▸ RECORDS PROVIDED
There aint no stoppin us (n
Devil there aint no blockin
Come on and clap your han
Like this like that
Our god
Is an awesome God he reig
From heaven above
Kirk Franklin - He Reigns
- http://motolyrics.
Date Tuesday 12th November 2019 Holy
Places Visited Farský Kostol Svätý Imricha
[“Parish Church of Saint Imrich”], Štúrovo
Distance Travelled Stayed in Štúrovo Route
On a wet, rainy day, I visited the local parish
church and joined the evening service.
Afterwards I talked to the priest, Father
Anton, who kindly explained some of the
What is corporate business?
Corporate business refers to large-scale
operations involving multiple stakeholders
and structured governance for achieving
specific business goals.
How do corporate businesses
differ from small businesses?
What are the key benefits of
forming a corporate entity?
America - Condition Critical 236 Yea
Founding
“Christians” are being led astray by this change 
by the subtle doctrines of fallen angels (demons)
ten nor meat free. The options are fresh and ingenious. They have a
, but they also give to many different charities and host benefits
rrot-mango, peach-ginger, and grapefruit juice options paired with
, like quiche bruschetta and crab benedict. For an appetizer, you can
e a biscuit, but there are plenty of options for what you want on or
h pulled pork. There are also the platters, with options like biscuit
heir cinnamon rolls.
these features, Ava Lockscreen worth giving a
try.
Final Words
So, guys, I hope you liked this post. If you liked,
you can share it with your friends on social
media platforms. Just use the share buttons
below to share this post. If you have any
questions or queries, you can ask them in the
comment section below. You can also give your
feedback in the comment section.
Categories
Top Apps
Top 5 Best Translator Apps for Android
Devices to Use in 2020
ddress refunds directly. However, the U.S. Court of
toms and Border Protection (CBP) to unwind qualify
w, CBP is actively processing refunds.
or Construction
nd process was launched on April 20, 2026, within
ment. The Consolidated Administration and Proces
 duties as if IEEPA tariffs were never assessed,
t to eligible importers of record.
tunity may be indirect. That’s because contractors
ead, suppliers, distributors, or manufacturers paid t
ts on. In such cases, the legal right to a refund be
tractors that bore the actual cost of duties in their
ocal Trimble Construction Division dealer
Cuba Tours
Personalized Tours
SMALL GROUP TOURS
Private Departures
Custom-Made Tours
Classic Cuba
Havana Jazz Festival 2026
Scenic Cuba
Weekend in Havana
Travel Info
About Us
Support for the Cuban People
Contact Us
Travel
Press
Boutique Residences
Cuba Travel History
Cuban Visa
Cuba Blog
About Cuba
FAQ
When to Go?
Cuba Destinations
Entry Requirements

▸ WORK TO BE COMPLETED
Reproduce the material word for word, starting at its first line and ending at the line containing "What is corporate business?", with both of those lines included.

▸ WRITTEN RESPONSE
There aint no stoppin us (n
Devil there aint no blockin
Come on and clap your han
Like this like that
Our god
Is an awesome God he reig
From heaven above
Kirk Franklin - He Reigns
- http://motolyrics.
Date Tuesday 12th November 2019 Holy
Places Visited Farský Kostol Svätý Imricha
[“Parish Church of Saint Imrich”], Štúrovo
Distance Travelled Stayed in Štúrovo Route
On a wet, rainy day, I visited the local parish
church and joined the evening service.
Afterwards I talked to the priest, Father
Anton, who kindly explained some of the
What is corporate business?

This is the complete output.